The book uses Konisberg 7 bridges problem and Traveling Salesman problem to explain the following terms

  • eulerian trail
  • eulerian circuit
  • eulerian graph
  • eulerian multigraph
  • traversable graph
  • hamiltonian graph
  • hamiltonian cycle

A reader will never confuse the meaning of the above terms once they are explained in terms of a problem. Eulerian / Traversable graph comes up in 7 bridges problem where it deals with traversing each edge once . A Hamiltonian graph is relevant to solving Traveling salesman problem where each vertex needs to be touched once. The chapter also states the conditions (sometimes necessary, sometimes sufficient) for a graph to be Eulerian / Hamiltonian. There is also some historical trivia mentioned  , for example

Hamiltonian graph got its name from the famous Irish mathematician Sir William Rowan Hamilton(1805-1865) who invented a game that involved a regular solid dodecahedron. Hamilton labeled each vertex with a name of a well known city and object of the game was to travel “All around the world” with traversing each city exactly once.

Using an example of building a rail network between a set of cities, the book introduces the terms like trees, forest, spanning trees, spanning forests and minimum spanning trees. Digraphs are introduced via PERT. There are a lot of algorithms in the CS literature that can be used to find the minimum spanning trees in a graph. I think this book gives enough motivation for an interested reader to look up various graph processing algorithms.

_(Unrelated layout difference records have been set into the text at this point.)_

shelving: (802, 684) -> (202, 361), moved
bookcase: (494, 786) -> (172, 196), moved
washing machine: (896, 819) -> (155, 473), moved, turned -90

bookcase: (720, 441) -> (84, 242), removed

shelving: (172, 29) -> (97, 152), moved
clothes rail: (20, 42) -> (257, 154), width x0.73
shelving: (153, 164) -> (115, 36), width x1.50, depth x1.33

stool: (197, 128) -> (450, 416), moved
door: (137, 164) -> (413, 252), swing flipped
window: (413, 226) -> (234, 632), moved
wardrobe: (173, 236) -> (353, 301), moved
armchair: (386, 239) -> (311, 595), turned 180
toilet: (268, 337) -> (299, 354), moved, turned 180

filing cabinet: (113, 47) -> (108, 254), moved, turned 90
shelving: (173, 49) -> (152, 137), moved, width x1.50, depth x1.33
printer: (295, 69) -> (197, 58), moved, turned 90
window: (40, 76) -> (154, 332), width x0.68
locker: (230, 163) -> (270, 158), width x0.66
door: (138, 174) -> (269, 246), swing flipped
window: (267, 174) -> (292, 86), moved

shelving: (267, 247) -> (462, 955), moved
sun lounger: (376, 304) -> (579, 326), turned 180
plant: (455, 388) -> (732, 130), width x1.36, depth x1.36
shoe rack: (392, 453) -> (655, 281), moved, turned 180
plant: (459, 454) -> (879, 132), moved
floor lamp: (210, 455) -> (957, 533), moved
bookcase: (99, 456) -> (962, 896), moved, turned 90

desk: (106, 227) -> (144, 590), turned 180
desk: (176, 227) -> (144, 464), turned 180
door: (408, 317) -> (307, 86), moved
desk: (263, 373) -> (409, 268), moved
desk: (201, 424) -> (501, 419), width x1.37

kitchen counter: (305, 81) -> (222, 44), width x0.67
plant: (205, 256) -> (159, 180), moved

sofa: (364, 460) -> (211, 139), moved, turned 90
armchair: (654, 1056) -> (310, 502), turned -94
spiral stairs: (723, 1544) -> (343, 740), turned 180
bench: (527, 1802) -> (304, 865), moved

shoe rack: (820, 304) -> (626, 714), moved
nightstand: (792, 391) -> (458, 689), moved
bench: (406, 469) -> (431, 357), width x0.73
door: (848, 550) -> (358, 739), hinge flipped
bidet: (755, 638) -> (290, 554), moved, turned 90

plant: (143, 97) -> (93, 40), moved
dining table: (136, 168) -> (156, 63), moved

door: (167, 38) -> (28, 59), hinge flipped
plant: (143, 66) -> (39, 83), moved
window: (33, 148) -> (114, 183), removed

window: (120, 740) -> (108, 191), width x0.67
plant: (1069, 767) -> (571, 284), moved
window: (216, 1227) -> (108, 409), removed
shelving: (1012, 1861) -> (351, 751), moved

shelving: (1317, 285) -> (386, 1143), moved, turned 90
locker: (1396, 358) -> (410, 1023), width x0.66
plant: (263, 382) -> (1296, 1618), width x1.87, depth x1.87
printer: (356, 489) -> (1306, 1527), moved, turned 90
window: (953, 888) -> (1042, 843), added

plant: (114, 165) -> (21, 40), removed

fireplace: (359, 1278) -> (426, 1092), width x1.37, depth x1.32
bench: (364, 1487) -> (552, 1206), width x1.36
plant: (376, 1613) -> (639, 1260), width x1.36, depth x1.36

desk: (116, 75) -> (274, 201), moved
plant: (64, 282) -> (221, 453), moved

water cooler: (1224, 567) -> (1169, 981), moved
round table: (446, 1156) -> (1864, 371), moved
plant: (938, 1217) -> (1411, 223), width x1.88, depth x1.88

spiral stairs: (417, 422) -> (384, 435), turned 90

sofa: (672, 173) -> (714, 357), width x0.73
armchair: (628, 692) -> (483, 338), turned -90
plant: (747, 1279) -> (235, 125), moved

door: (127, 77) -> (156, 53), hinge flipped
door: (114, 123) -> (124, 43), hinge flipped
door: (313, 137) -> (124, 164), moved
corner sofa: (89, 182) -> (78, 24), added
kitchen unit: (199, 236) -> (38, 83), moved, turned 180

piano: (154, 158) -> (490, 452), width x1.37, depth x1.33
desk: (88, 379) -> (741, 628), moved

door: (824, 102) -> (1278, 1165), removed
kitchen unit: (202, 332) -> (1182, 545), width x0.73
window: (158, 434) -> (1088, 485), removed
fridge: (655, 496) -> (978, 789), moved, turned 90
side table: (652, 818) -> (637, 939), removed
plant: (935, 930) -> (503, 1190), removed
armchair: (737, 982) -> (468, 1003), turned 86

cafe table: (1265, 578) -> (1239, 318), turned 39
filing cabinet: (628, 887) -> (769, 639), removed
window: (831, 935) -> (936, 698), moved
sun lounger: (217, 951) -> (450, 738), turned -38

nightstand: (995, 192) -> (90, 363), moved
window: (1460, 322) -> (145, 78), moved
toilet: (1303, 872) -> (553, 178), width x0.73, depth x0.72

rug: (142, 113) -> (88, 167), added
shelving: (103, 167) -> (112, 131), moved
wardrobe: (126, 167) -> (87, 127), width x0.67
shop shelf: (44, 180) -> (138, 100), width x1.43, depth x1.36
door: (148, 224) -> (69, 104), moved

Using party puzzles the book introduces bipartite graphs and Ramsey numbers. In the process it also shows that graph theory development is far from over as there a quite a number of problems yet to be cracked.

The book also contains a chapter that is full of puzzles and the way they can be solved by looking for a graph structure. Towards the end of the book, the author talks about representing the graph as a incidence matrix. By looking at the graph from a matrix stand point, relations between edges, nodes etc. can be culled out from the four fundamental subspaces of the matrix. After reading through this book, I think I am little bit equipped to slog through application of DAGs in statistical modeling.